— REQUIRED ACTION —
Repeat only what appears from the line containing "Medicamentos: 1644790 -> 0" through the last line of the listing below, exactly as written.

— PROVIDED RECORDS —
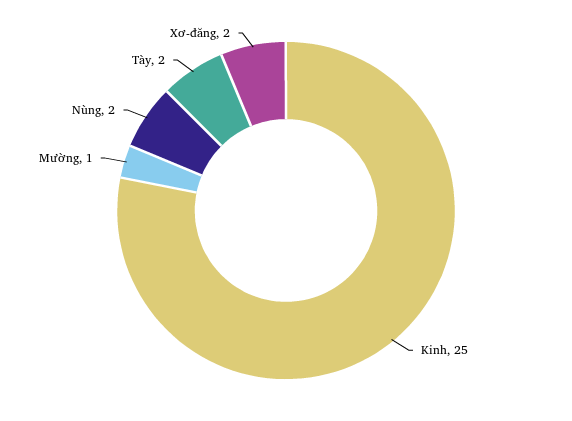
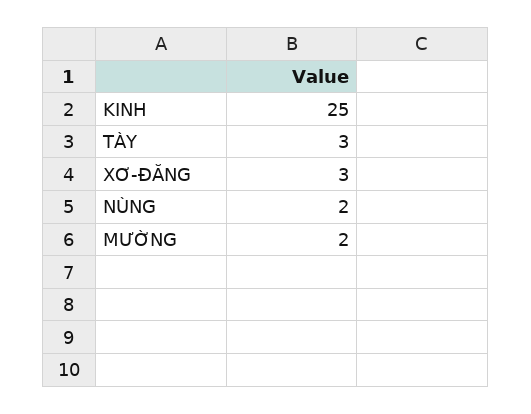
Mường: 1 -> 2
Tày: 2 -> 3
Xơ-đăng: 2 -> 3

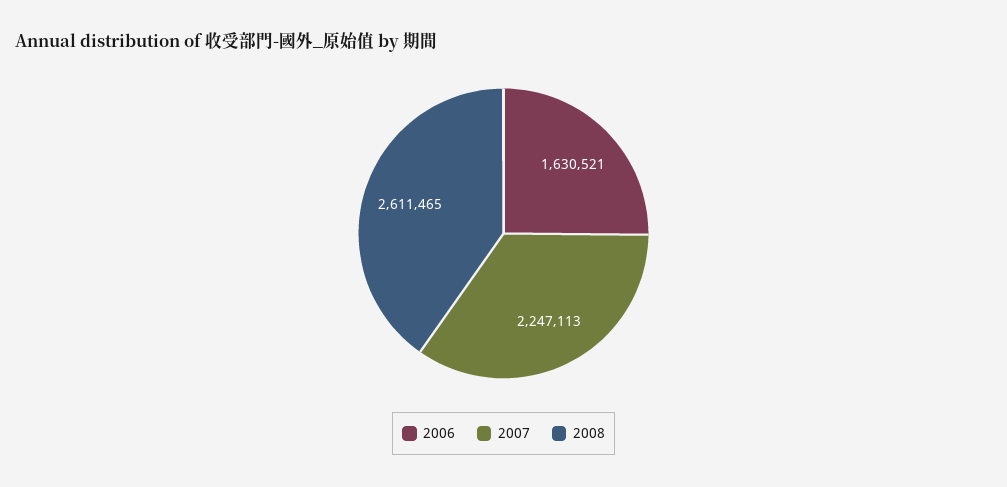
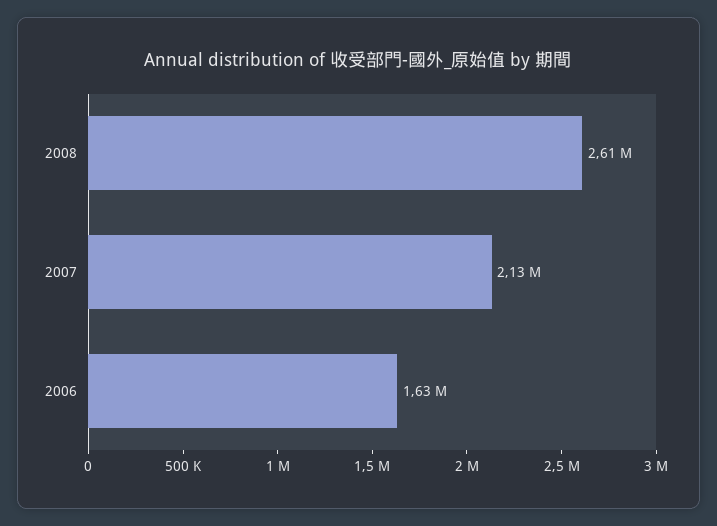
2007: 2247113 -> 2130000

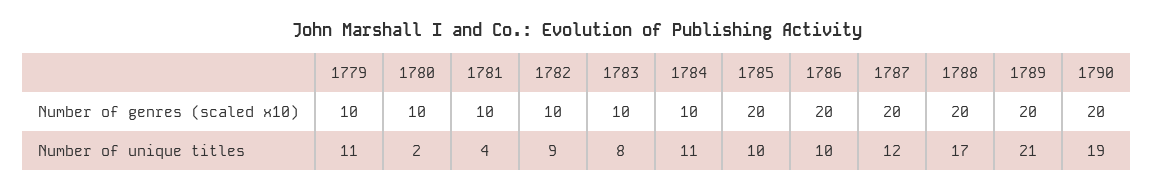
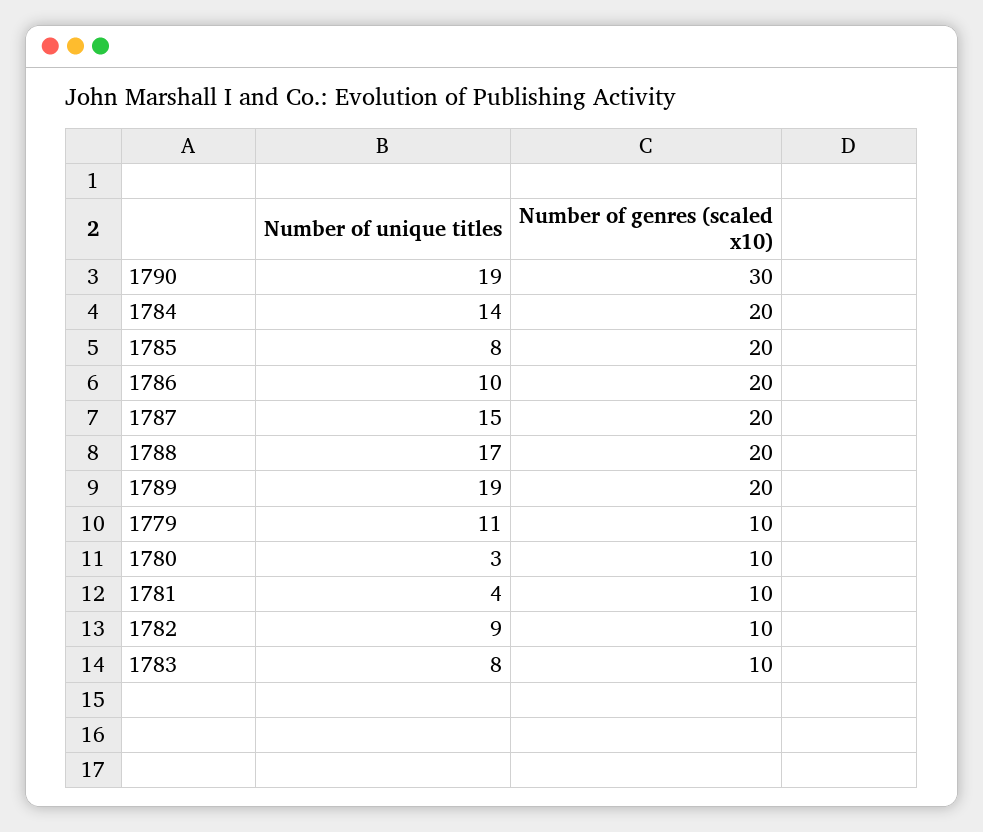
1784, Number of genres (scaled x10): 10 -> 20
1790, Number of genres (scaled x10): 20 -> 30
1780, Number of unique titles: 2 -> 3
1784, Number of unique titles: 11 -> 14
1785, Number of unique titles: 10 -> 8
1787, Number of unique titles: 12 -> 15
1789, Number of unique titles: 21 -> 19

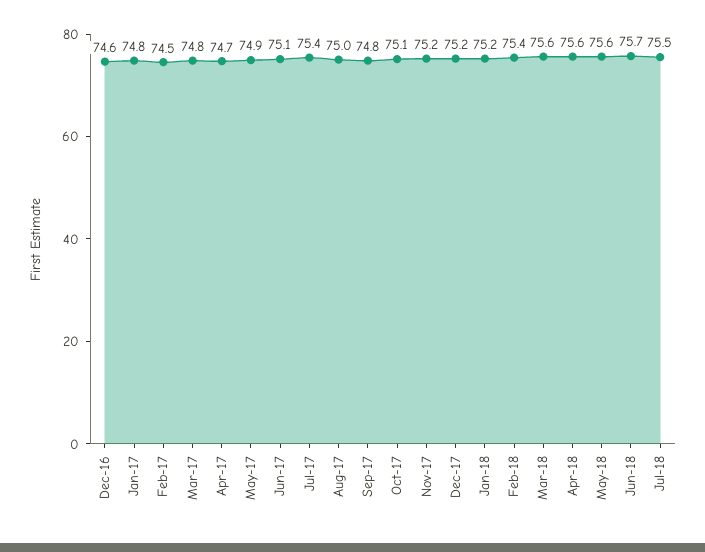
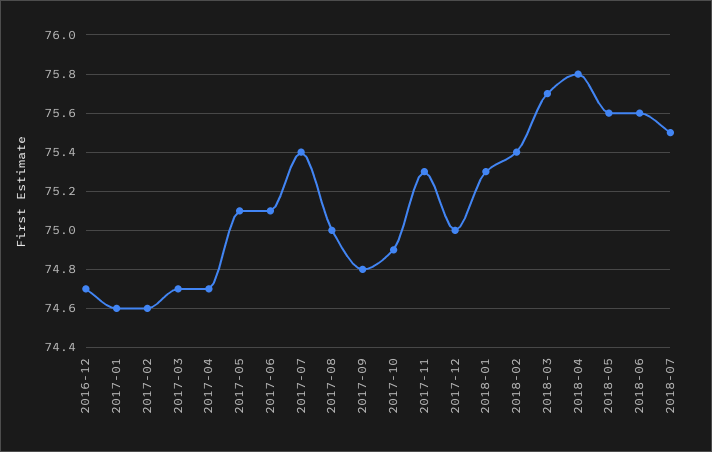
Dec-16: 74.6 -> 74.7
Jan-17: 74.8 -> 74.6
Feb-17: 74.5 -> 74.6
Mar-17: 74.8 -> 74.7
May-17: 74.9 -> 75.1
Oct-17: 75.1 -> 74.9
Nov-17: 75.2 -> 75.3
Dec-17: 75.2 -> 75
Jan-18: 75.2 -> 75.3
Mar-18: 75.6 -> 75.7
Apr-18: 75.6 -> 75.8
Jun-18: 75.7 -> 75.6

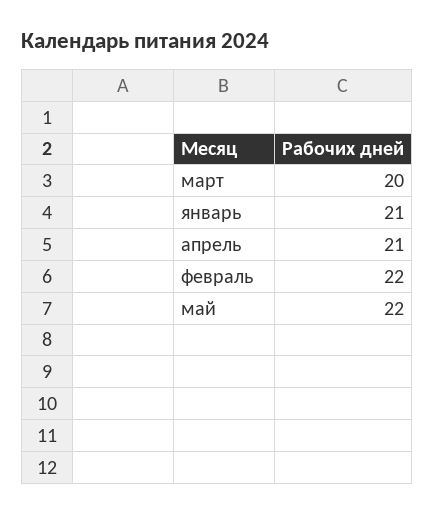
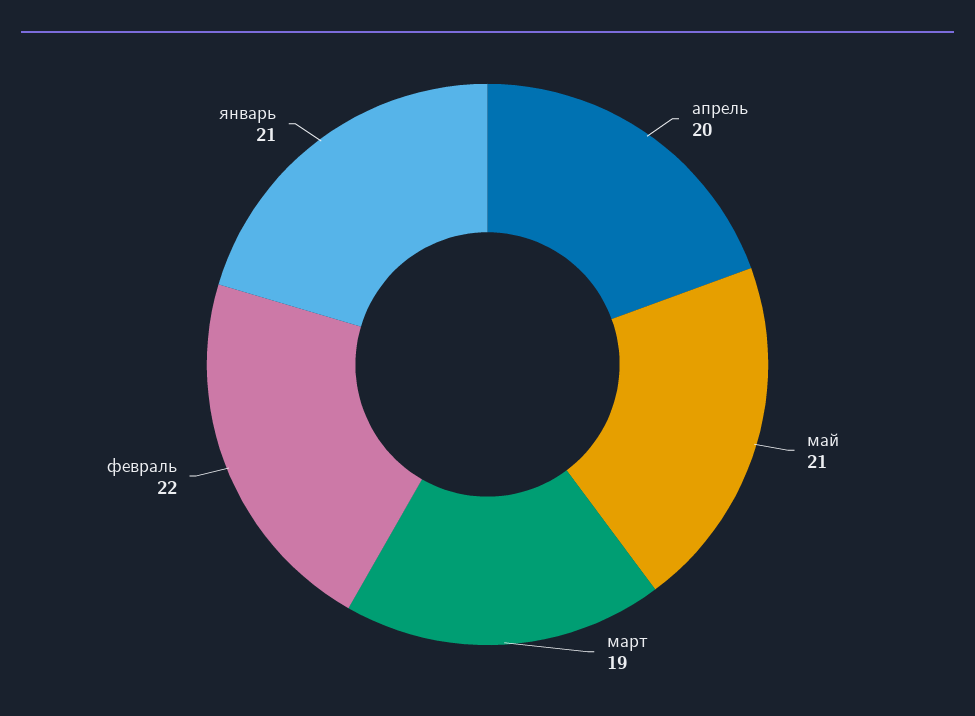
март: 20 -> 19
апрель: 21 -> 20
май: 22 -> 21

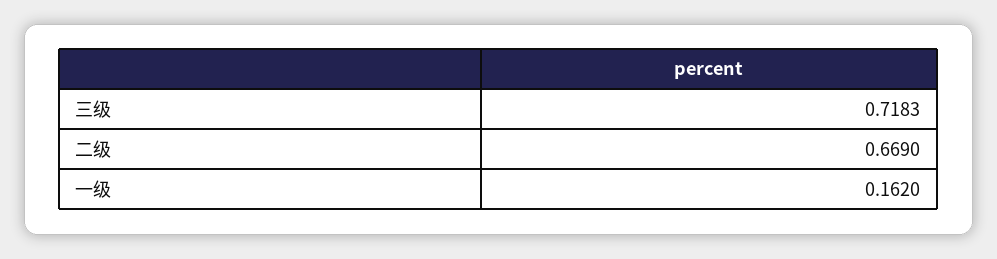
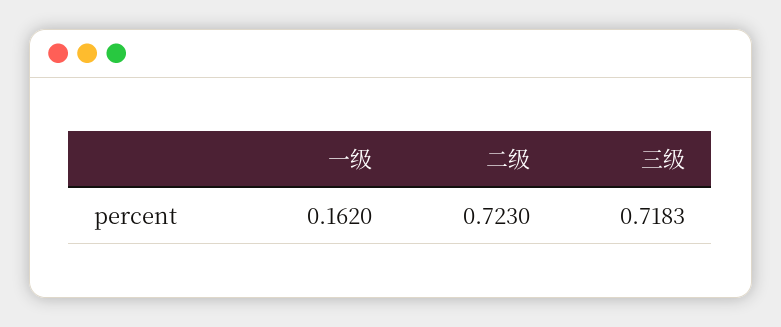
二级: 0.669 -> 0.723

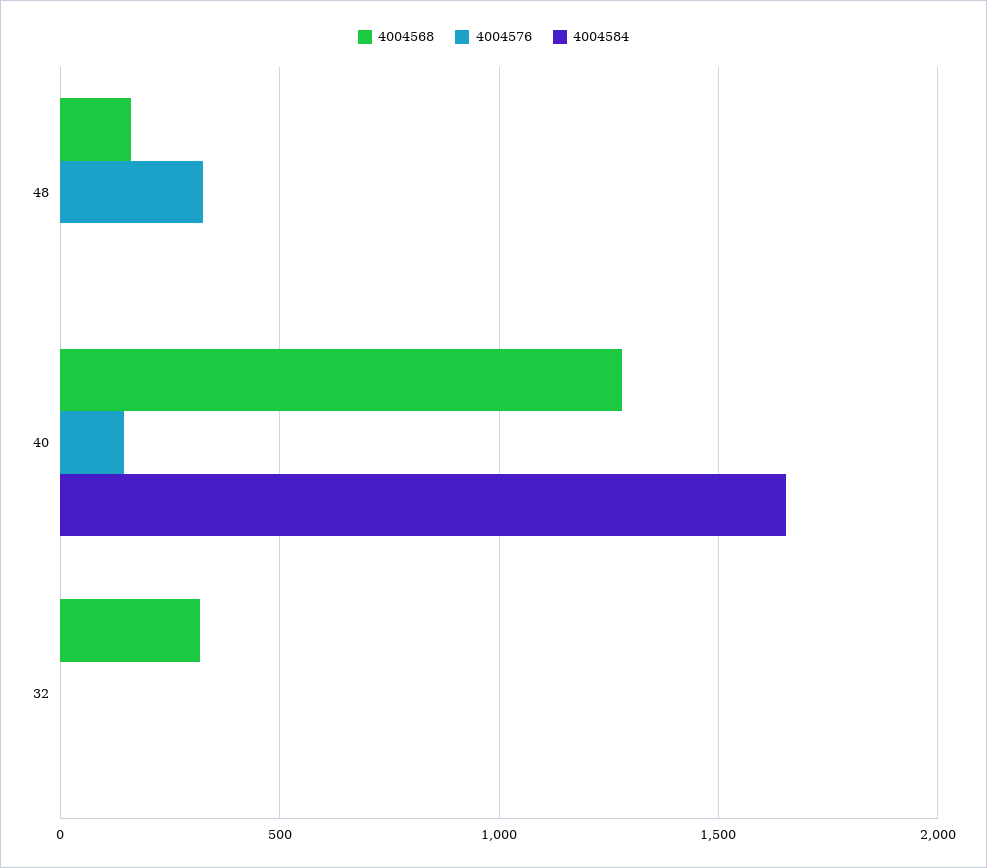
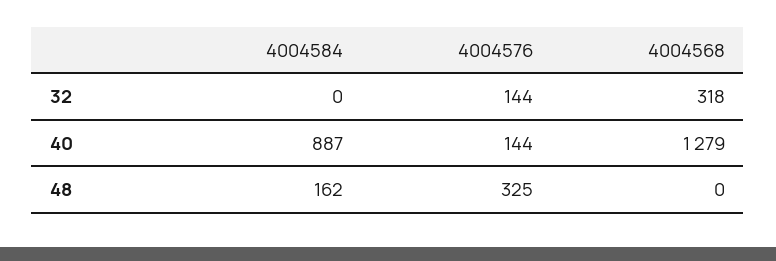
4004568, 48: 150 -> 0
4004584, 48: 0 -> 162
4004584, 40: 1650 -> 887
4004576, 32: 0 -> 144

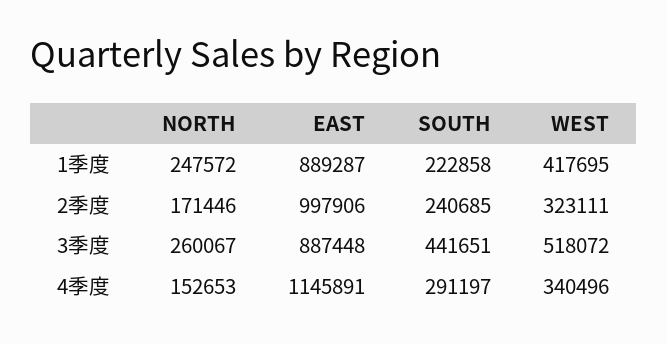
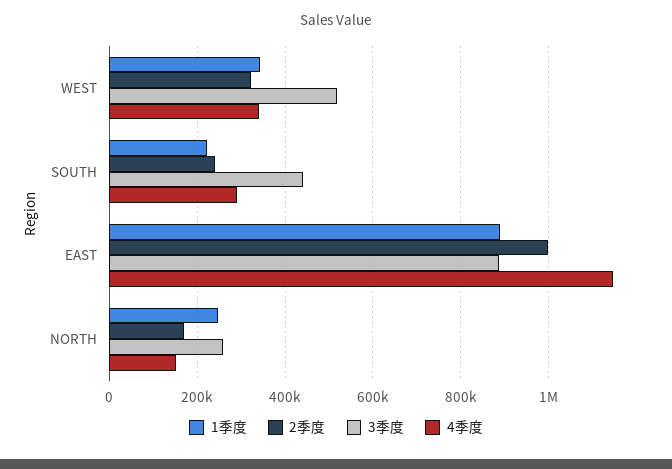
1季度, WEST: 417695 -> 340000

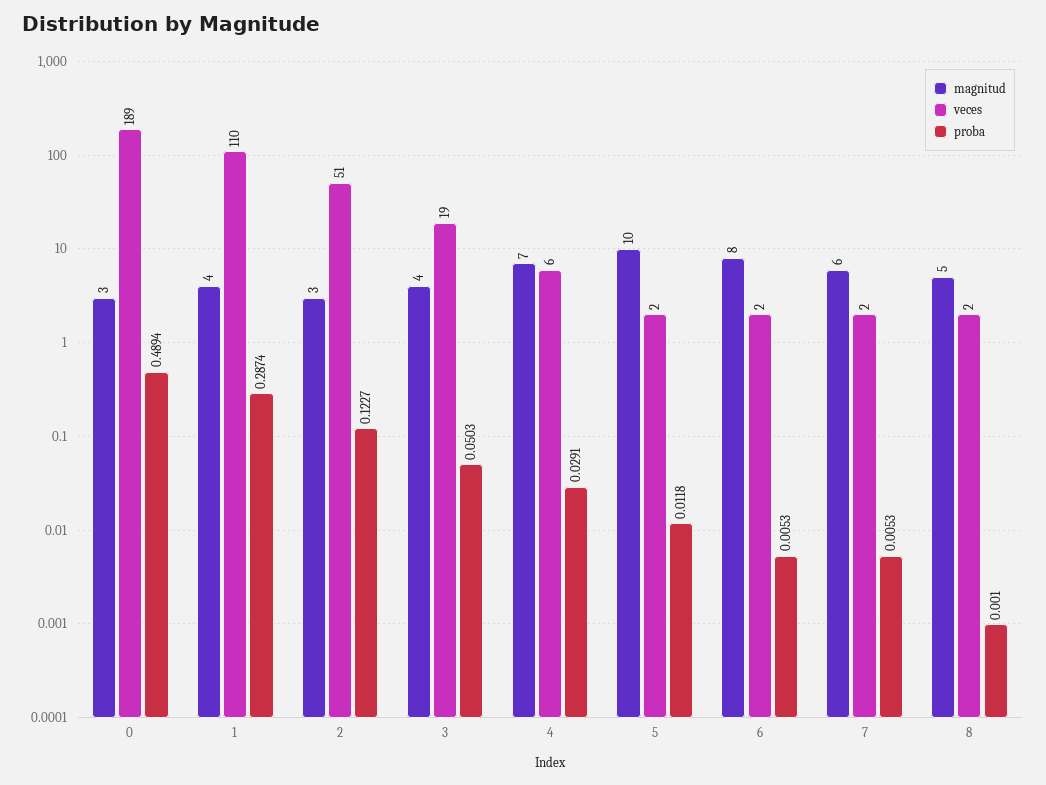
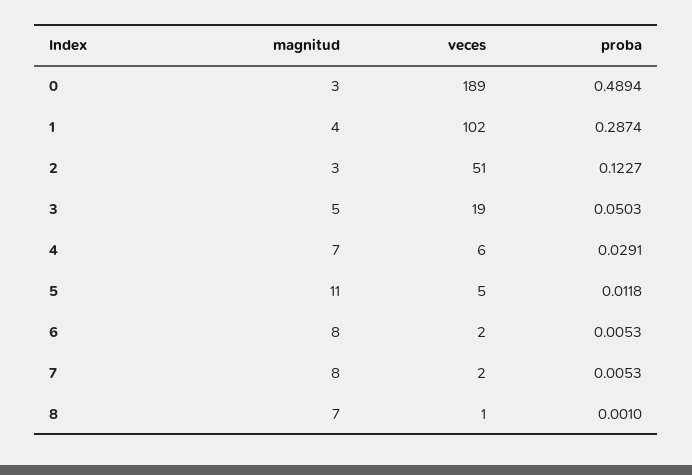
veces, 1: 110 -> 102
magnitud, 3: 4 -> 5
magnitud, 5: 10 -> 11
veces, 5: 2 -> 5
magnitud, 7: 6 -> 8
magnitud, 8: 5 -> 7
veces, 8: 2 -> 1

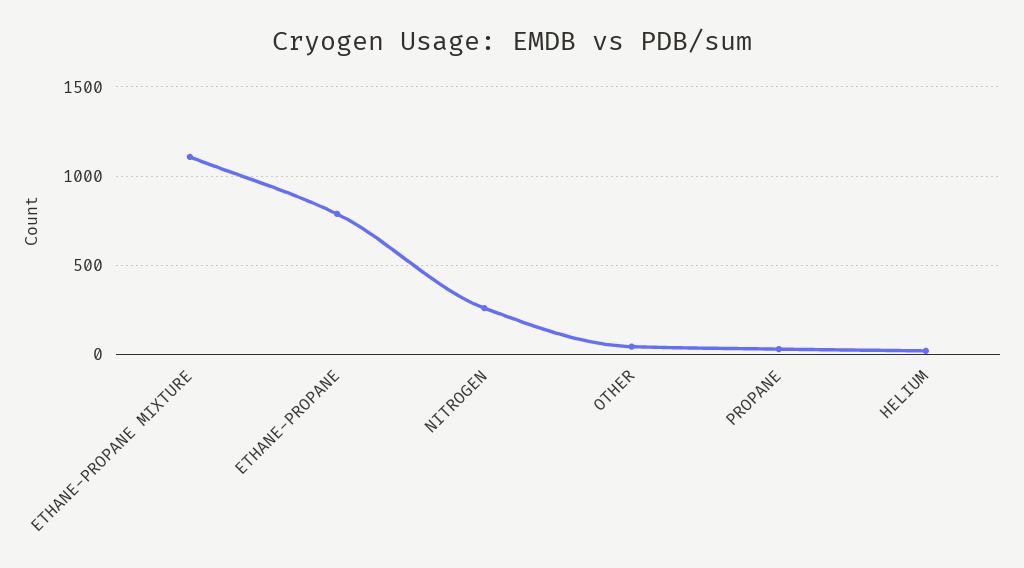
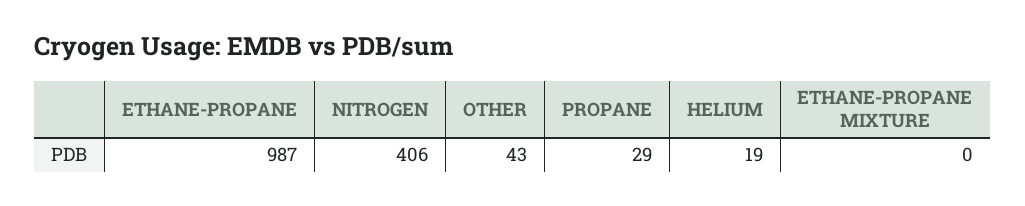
ETHANE-PROPANE MIXTURE: 1100 -> 0
ETHANE-PROPANE: 800 -> 987
NITROGEN: 250 -> 406

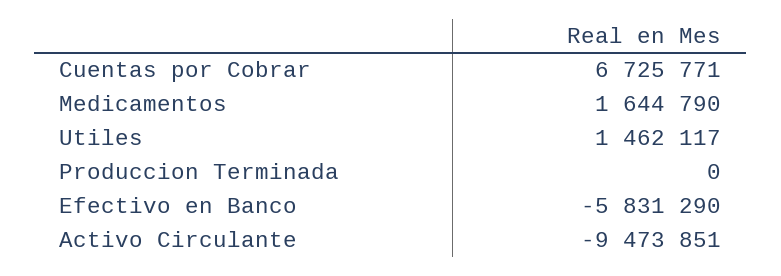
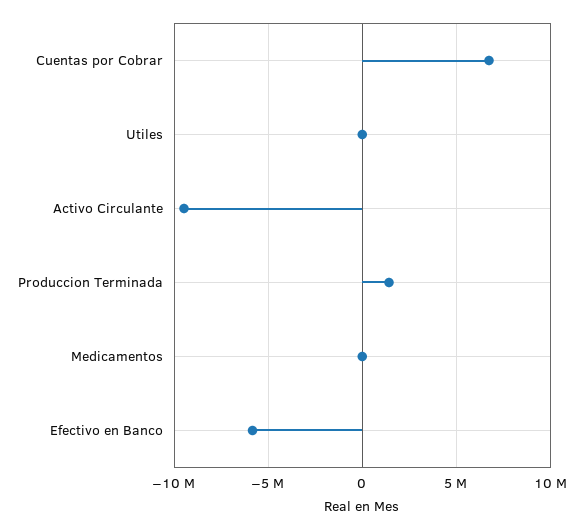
Medicamentos: 1644790 -> 0
Utiles: 1462117 -> 0
Produccion Terminada: 0 -> 1500000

— SOLUTION TO THE PROBLEM —
Medicamentos: 1644790 -> 0
Utiles: 1462117 -> 0
Produccion Terminada: 0 -> 1500000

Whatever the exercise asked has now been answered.